• Work to complete
Can you reproduce every line of the records below word for word, in the same order?

• Data provided
---

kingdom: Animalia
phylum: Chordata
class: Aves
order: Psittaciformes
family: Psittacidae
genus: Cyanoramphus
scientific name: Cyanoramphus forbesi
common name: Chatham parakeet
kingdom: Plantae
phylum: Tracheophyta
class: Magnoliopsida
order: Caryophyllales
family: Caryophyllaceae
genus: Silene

---

• Expected answer
kingdom: Animalia
phylum: Chordata
class: Aves
order: Psittaciformes
family: Psittacidae
genus: Cyanoramphus
scientific name: Cyanoramphus forbesi
common name: Chatham parakeet
kingdom: Plantae
phylum: Tracheophyta
class: Magnoliopsida
order: Caryophyllales
family: Caryophyllaceae
genus: Silene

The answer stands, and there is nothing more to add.